■ EXTRACT PROVIDED ■
START
In 2013, European compilers produced a food composition dataset for EFSA that aimed to provide an updated food composition database covering approximately 1750 foods and to expand the dataset to include harmonized information on the most common composite recipes of European countries. The dataset was compiled to be compatible with the EFSA Guidance on Standard Sample Description for Food and Feed 
and included additional descriptors from the EFSA FoodEx2 classification system 
. To ensure a complete nutrient dataset was provided, where data was not available in a national database, values were borrowed from another country. The project highlighted a number of significant limitations in the dataset that were related to the need to standardize approaches to compiling and using data to ensure that data is as comparable as possible 
Bioactive compound databases are compiled in a similar fashion to nutrient databases, employing a systematic search and selection process utilizing appropriate online searching tools, such as Web of Science. Published databases cannot be described as comprehensive, primarily because new literature is constantly being published and analytical methods for many bioactive components are constantly developing and are not standardized. The main sources for polyphenol composition data (USDA 
, eBASIS 
, Phenol-Explorer 
) are expert-based curated databases rather than being compiled in an automated way. A dataset of anthocyanins in foods consumed in Australia has also been developed 
. The literature based, curated approach means that these datasets are labor-intensive to produce, maintain and update, which in turn means they require consistent funding and resources and therefore updating may be limited.
The limitations of compiling datasets mean that there may also be limitations for users that depend on the intended use. ‘Static’ datasets that are included in applications may be out of date when they are used and in many cases data users do not routinely update to newer versions of the data. While updating is technically possible, many users do not have the skilled IT resources or sufficient knowledge of the data to make the necessary updates. For some purposes, e.g., research studies over extended time periods, it may not be desirable to use updated data because nutrient intake may then be changed because of changes in the underlying composition dataset rather than just in the foods consumed.
To overcome these limitations and challenges it is essential that datasets are documented as fully as possible, using international standards, to allow the possibility of reliably exchanging information between datasets. While it is increasingly easy to store and transfer large datasets and make them available online, it is usually necessary to do a lot of work with cleaning and standardizing datasets before data can be accurately and usefully combined. This work relies on the knowledge and training of a relatively limited number of compilers who have the required experience.
END
■ SUPPLIED INFORMATION ■
START
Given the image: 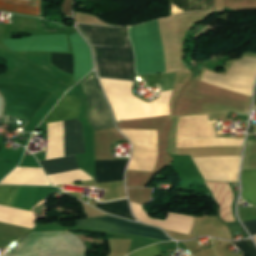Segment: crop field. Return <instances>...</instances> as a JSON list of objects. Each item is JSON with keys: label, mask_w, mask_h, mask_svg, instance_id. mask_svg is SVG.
Wrapping results in <instances>:
<instances>
[{"label": "crop field", "mask_w": 256, "mask_h": 256, "mask_svg": "<svg viewBox=\"0 0 256 256\" xmlns=\"http://www.w3.org/2000/svg\"><path fill=\"white\" fill-rule=\"evenodd\" d=\"M70 38L74 52V82H77L92 70L93 64L86 42L77 33L71 35Z\"/></svg>", "instance_id": "crop-field-7"}, {"label": "crop field", "mask_w": 256, "mask_h": 256, "mask_svg": "<svg viewBox=\"0 0 256 256\" xmlns=\"http://www.w3.org/2000/svg\"><path fill=\"white\" fill-rule=\"evenodd\" d=\"M243 199L256 206V170L242 171Z\"/></svg>", "instance_id": "crop-field-14"}, {"label": "crop field", "mask_w": 256, "mask_h": 256, "mask_svg": "<svg viewBox=\"0 0 256 256\" xmlns=\"http://www.w3.org/2000/svg\"><path fill=\"white\" fill-rule=\"evenodd\" d=\"M4 43L13 51L45 50L68 52L65 35L32 36L19 40H5Z\"/></svg>", "instance_id": "crop-field-6"}, {"label": "crop field", "mask_w": 256, "mask_h": 256, "mask_svg": "<svg viewBox=\"0 0 256 256\" xmlns=\"http://www.w3.org/2000/svg\"><path fill=\"white\" fill-rule=\"evenodd\" d=\"M84 93L89 101L87 117L93 130L115 128L109 114L108 105L101 93H99L93 75L81 83Z\"/></svg>", "instance_id": "crop-field-5"}, {"label": "crop field", "mask_w": 256, "mask_h": 256, "mask_svg": "<svg viewBox=\"0 0 256 256\" xmlns=\"http://www.w3.org/2000/svg\"><path fill=\"white\" fill-rule=\"evenodd\" d=\"M171 15L188 11H215V0H171Z\"/></svg>", "instance_id": "crop-field-11"}, {"label": "crop field", "mask_w": 256, "mask_h": 256, "mask_svg": "<svg viewBox=\"0 0 256 256\" xmlns=\"http://www.w3.org/2000/svg\"><path fill=\"white\" fill-rule=\"evenodd\" d=\"M235 246L240 249L246 256H256V248L252 241L244 240L240 242H234Z\"/></svg>", "instance_id": "crop-field-18"}, {"label": "crop field", "mask_w": 256, "mask_h": 256, "mask_svg": "<svg viewBox=\"0 0 256 256\" xmlns=\"http://www.w3.org/2000/svg\"><path fill=\"white\" fill-rule=\"evenodd\" d=\"M138 74L165 72L157 20L130 28Z\"/></svg>", "instance_id": "crop-field-3"}, {"label": "crop field", "mask_w": 256, "mask_h": 256, "mask_svg": "<svg viewBox=\"0 0 256 256\" xmlns=\"http://www.w3.org/2000/svg\"><path fill=\"white\" fill-rule=\"evenodd\" d=\"M128 160L95 161L96 182L123 180V173Z\"/></svg>", "instance_id": "crop-field-9"}, {"label": "crop field", "mask_w": 256, "mask_h": 256, "mask_svg": "<svg viewBox=\"0 0 256 256\" xmlns=\"http://www.w3.org/2000/svg\"><path fill=\"white\" fill-rule=\"evenodd\" d=\"M0 9L40 16V0H0Z\"/></svg>", "instance_id": "crop-field-12"}, {"label": "crop field", "mask_w": 256, "mask_h": 256, "mask_svg": "<svg viewBox=\"0 0 256 256\" xmlns=\"http://www.w3.org/2000/svg\"><path fill=\"white\" fill-rule=\"evenodd\" d=\"M254 105H256V97H255V104Z\"/></svg>", "instance_id": "crop-field-21"}, {"label": "crop field", "mask_w": 256, "mask_h": 256, "mask_svg": "<svg viewBox=\"0 0 256 256\" xmlns=\"http://www.w3.org/2000/svg\"><path fill=\"white\" fill-rule=\"evenodd\" d=\"M95 207H97L105 212L117 215L119 217L134 220L131 216L127 199L116 201V202H111V203H98L97 202V205ZM134 221H136V220H134Z\"/></svg>", "instance_id": "crop-field-15"}, {"label": "crop field", "mask_w": 256, "mask_h": 256, "mask_svg": "<svg viewBox=\"0 0 256 256\" xmlns=\"http://www.w3.org/2000/svg\"><path fill=\"white\" fill-rule=\"evenodd\" d=\"M51 62L60 70L73 74V55L52 54Z\"/></svg>", "instance_id": "crop-field-17"}, {"label": "crop field", "mask_w": 256, "mask_h": 256, "mask_svg": "<svg viewBox=\"0 0 256 256\" xmlns=\"http://www.w3.org/2000/svg\"><path fill=\"white\" fill-rule=\"evenodd\" d=\"M76 224L91 227L100 231L122 233L162 241L171 240L164 232L157 228L148 226L144 227L140 223H133L113 216L78 220L76 221Z\"/></svg>", "instance_id": "crop-field-4"}, {"label": "crop field", "mask_w": 256, "mask_h": 256, "mask_svg": "<svg viewBox=\"0 0 256 256\" xmlns=\"http://www.w3.org/2000/svg\"><path fill=\"white\" fill-rule=\"evenodd\" d=\"M99 80L117 121L169 115V99L172 90L159 93V99L147 104L132 95V82Z\"/></svg>", "instance_id": "crop-field-2"}, {"label": "crop field", "mask_w": 256, "mask_h": 256, "mask_svg": "<svg viewBox=\"0 0 256 256\" xmlns=\"http://www.w3.org/2000/svg\"><path fill=\"white\" fill-rule=\"evenodd\" d=\"M65 156L86 153L82 123L79 120L63 122Z\"/></svg>", "instance_id": "crop-field-8"}, {"label": "crop field", "mask_w": 256, "mask_h": 256, "mask_svg": "<svg viewBox=\"0 0 256 256\" xmlns=\"http://www.w3.org/2000/svg\"><path fill=\"white\" fill-rule=\"evenodd\" d=\"M79 105L75 97L65 95L44 122L77 118Z\"/></svg>", "instance_id": "crop-field-10"}, {"label": "crop field", "mask_w": 256, "mask_h": 256, "mask_svg": "<svg viewBox=\"0 0 256 256\" xmlns=\"http://www.w3.org/2000/svg\"><path fill=\"white\" fill-rule=\"evenodd\" d=\"M46 175L79 168L75 156L39 162Z\"/></svg>", "instance_id": "crop-field-13"}, {"label": "crop field", "mask_w": 256, "mask_h": 256, "mask_svg": "<svg viewBox=\"0 0 256 256\" xmlns=\"http://www.w3.org/2000/svg\"><path fill=\"white\" fill-rule=\"evenodd\" d=\"M157 254H161V251L159 250L157 245H153L140 249L129 256H154Z\"/></svg>", "instance_id": "crop-field-19"}, {"label": "crop field", "mask_w": 256, "mask_h": 256, "mask_svg": "<svg viewBox=\"0 0 256 256\" xmlns=\"http://www.w3.org/2000/svg\"><path fill=\"white\" fill-rule=\"evenodd\" d=\"M21 186L1 185L0 205L11 207Z\"/></svg>", "instance_id": "crop-field-16"}, {"label": "crop field", "mask_w": 256, "mask_h": 256, "mask_svg": "<svg viewBox=\"0 0 256 256\" xmlns=\"http://www.w3.org/2000/svg\"><path fill=\"white\" fill-rule=\"evenodd\" d=\"M244 224L251 235L256 234V221L244 222Z\"/></svg>", "instance_id": "crop-field-20"}, {"label": "crop field", "mask_w": 256, "mask_h": 256, "mask_svg": "<svg viewBox=\"0 0 256 256\" xmlns=\"http://www.w3.org/2000/svg\"><path fill=\"white\" fill-rule=\"evenodd\" d=\"M79 26L96 48L101 77L135 81L134 54L127 27Z\"/></svg>", "instance_id": "crop-field-1"}]
</instances>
END
■ STATED PROBLEM 1 ■
For each statement, say whether it agrees with the food composition excerpt. Answer yes or no and quote the deciding words of the excerpt. (a) The dataset produced in 2013 covered approximately 1750 foods. (b) The main sources for polyphenol composition data are compiled in an automated way. (c) Data users in many cases routinely update to newer versions of the data.
■ STATED PROBLEM 2 ■
According to the food composition excerpt, what was done when data was not available in a national database?
■ STATED PROBLEM 3 ■
Output everything in the food composition excerpt from "To overcome these" down to "the required experience.".

■ FINAL ANSWER 1 ■
(a) Yes: "covering approximately 1750 foods"
(b) No: "are expert-based curated databases rather than being compiled in an automated way"
(c) No: "in many cases data users do not routinely update to newer versions of the data"

■ FINAL ANSWER 2 ■
Values were borrowed from another country.

■ FINAL ANSWER 3 ■
To overcome these limitations and challenges it is essential that datasets are documented as fully as possible, using international standards, to allow the possibility of reliably exchanging information between datasets. While it is increasingly easy to store and transfer large datasets and make them available online, it is usually necessary to do a lot of work with cleaning and standardizing datasets before data can be accurately and usefully combined. This work relies on the knowledge and training of a relatively limited number of compilers who have the required experience.